Prestige Oysters planned to use its coastal property to service vessels and also to unload oysters from its boats and truck them to Louisiana. Under local zoning, no variance is required for berthing, fueling, and loading and servicing boats in that area.
At the first of three hearings by the Board, the Planning and Zoning Inspector for Hancock County had no objections to the Prestige Oysters project. Yet in the third meeting, the Board discussed whether unloading seafood is processing. While Prestige Oysters’ application stated the property would not be used to process seafood or sell seafood, the Board turned to Mississippi Code § 49-15-28(2), which defines a seafood processor as any person “engaged in the canning, processing, freezing, drying, or shipping of oysters, fish, saltwater crabs, or saltwater shrimp.” That law applies to when someone needs a state license. Even though the law did not apply to zoning decisions, the Board interpreted it to mean that because Prestige Oysters shipped the oysters, they were processing them. The application was denied.
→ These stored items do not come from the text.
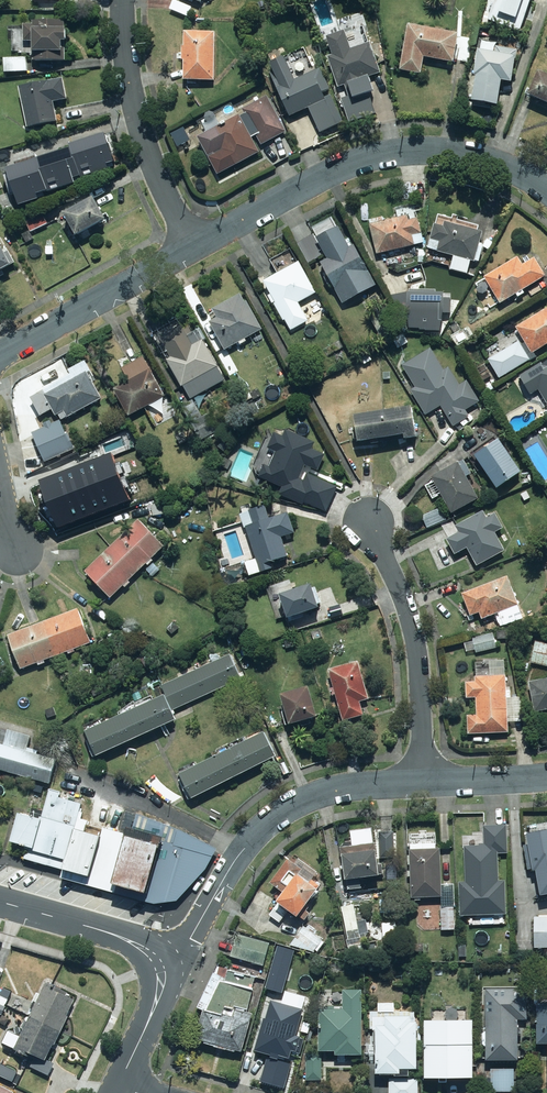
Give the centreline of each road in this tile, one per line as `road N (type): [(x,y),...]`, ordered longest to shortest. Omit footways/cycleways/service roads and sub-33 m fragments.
road 1 (residential): [(546,188),(494,162),(447,152),(373,155),(194,244)]
road 2 (residential): [(164,962),(188,944),(240,855),(286,810),(331,790),(423,782)]
road 3 (residential): [(423,782),(418,652),(372,523)]
road 4 (residential): [(194,244),(146,143),(125,0)]
road 5 (residential): [(194,244),(0,363)]
road 6 (residential): [(0,901),(136,939),(164,962)]
road 7 (residential): [(164,962),(162,996),(119,1086)]
road 8 (residential): [(423,782),(546,776)]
Prestige Oyster appealed to the Hancock County Circuit Court. That court found no evidence that the marina property was going to be used for seafood processing and reversed the Board’s decision. The Board went to the Mississippi Supreme Court, which agreed with the Circuit Court. After acknowledging that the Supreme Court typically is deferential to a local board’s interpretations, it found the Board’s reliance on a definition for state licensing was arbitrary and capricious. The Court found that what mattered was whether any “processing uses” prohibited by the zoning ordinance would occur on the site. Although the zoning ordinance did not define “processing”, the Supreme Court agreed with the lower court that the better definition of processing oysters is preparing them for human consumption and not merely shipping them.